Dec 12, 2010 15:20
Here is how you know I live in the shittiest apartment in France:
THINGS THAT ARE BROKEN
1) The oven. It has apparently never worked for even a single day of its existence. It serves as storage for pots and pans.
2) The toilet seat. It swivels and I always end up getting smacked in the back by the toilet lid, which, gross.
3) The toilet flusher. For some unknowable reason, you can no longer push down on the button, but rather have to pull the entire thing, fixture and all, up to engage the flushing mechanism.
4) The heater in my room. This is why I have halfway moved into the kitchen.
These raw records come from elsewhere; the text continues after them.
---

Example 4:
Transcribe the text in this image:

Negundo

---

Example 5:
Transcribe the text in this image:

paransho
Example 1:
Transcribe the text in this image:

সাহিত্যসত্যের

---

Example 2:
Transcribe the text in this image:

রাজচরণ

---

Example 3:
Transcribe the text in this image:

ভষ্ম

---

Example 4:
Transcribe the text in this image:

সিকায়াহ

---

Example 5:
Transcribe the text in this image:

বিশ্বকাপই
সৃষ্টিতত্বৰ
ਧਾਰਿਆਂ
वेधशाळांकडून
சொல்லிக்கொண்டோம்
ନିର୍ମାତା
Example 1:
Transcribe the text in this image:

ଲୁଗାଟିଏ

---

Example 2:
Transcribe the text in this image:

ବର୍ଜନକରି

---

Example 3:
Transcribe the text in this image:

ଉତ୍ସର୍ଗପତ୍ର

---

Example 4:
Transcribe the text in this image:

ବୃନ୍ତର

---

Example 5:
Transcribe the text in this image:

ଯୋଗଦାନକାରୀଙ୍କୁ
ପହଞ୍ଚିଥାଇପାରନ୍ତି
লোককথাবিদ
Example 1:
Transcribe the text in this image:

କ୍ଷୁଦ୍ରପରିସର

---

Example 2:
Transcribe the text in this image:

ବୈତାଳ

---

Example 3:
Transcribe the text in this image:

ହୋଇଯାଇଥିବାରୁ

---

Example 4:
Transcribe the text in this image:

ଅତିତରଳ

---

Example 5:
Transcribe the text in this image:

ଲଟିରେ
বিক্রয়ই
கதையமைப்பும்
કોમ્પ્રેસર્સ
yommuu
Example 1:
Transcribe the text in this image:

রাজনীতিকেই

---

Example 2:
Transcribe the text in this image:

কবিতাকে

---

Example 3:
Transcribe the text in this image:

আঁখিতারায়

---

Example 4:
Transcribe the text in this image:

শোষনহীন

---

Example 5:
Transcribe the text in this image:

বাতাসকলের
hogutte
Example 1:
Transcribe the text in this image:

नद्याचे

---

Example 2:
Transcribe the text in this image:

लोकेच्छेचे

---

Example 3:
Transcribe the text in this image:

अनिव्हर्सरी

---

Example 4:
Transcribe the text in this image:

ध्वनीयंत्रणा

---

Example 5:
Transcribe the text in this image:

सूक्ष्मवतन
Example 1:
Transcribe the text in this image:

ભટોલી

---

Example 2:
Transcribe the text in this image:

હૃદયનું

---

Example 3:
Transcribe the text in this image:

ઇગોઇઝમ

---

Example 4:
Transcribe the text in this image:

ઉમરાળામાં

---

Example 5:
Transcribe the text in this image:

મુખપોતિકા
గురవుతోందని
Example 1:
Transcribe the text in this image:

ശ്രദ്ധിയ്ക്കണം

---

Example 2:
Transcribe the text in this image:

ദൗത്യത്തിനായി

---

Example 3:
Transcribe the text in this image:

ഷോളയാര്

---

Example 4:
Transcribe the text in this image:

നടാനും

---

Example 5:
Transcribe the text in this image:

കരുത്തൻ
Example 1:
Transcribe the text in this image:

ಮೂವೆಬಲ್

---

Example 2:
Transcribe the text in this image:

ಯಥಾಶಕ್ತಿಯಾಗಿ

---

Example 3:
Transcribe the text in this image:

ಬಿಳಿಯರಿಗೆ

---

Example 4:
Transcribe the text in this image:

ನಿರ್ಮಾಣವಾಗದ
5) The fixture you put the shower head in. Because it was shoddily, shoddily screwed into the wall and not held in with screws or caulk.
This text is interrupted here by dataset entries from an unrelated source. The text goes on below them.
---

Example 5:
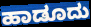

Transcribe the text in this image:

ಹಾಡೂದು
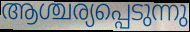
ആശ്ചര്യപ്പെടുന്നു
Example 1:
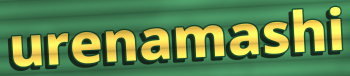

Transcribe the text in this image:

urenamashi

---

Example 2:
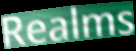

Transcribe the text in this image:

Realms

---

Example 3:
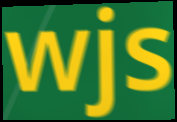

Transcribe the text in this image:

wjs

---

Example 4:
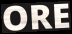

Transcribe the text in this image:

ORE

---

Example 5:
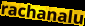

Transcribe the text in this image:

rachanalu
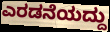
ಎರಡನೆಯದ್ದು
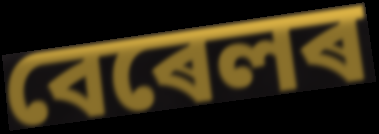
বেৰেলৰ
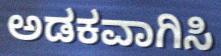
ಅಡಕವಾಗಿಸಿ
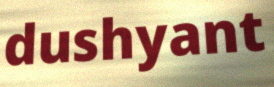
dushyant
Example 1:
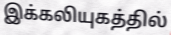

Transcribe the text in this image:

இக்கலியுகத்தில்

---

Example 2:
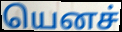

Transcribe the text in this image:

யெனச்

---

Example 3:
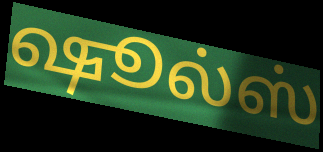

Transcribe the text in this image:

ஷூல்ஸ்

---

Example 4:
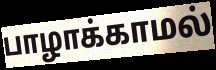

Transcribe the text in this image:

பாழாக்காமல்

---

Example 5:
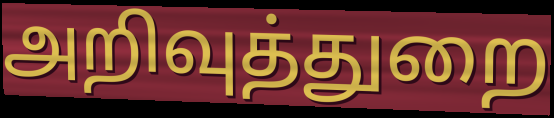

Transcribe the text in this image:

அறிவுத்துறை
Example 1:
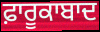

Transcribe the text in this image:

ਫ਼ਾਰੂਕਾਬਾਦ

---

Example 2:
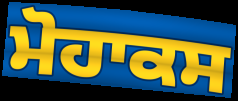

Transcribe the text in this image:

ਮੋਹਾਕਸ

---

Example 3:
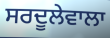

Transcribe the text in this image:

ਸਰਦੂਲੇਵਾਲਾ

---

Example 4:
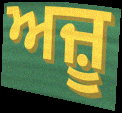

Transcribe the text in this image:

ਅਜ਼ੂ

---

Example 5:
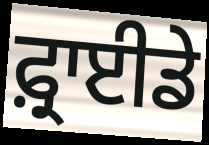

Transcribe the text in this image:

ਫ਼੍ਰਾਈਡੇ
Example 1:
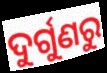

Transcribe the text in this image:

ଦୁର୍ଗୁଣରୁ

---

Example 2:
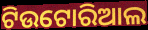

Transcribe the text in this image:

ଟିଉଟୋରିଆଲ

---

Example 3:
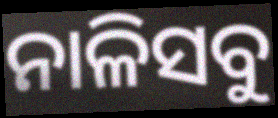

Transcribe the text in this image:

ନାଳିସବୁ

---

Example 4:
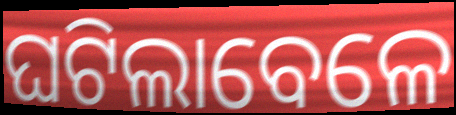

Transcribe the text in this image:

6) As of today, the shower head itself. It has disconnected itself from the cheap, plastic tubing and we can no longer shower. The shower head was technically already somewhat broken (it had a crack in the back that water would spurt out of), but now it has been rendered completely useless.
It is at this point that I am insisting that someone get a motherfucking plumber, because I can buy new plastic casing or silicone glue for the shower fixture, and I can live with a slightly wonky toilet, and I'm probably going to buy a space heater in January, but I cannot fix a fucking shower.
I should point out, also, that whoever built the shower also put no plastic lining under the shower door and no silicone sealant along the base of the tub, which is why water kept leaking down into our neighbors' kitchen from our bathroom.
Whatever contractor did the work on this apartment should be publicly shamed. What a shitty-ass apartment I live in. I already pay for all the cleaning supplies; I don't want to sink my money into making this place livable, too, because my roommate is too broke and way too flighty to give a damn.
On the other hand, our cleaning efforts were successful, so it looks awfully nice this morning.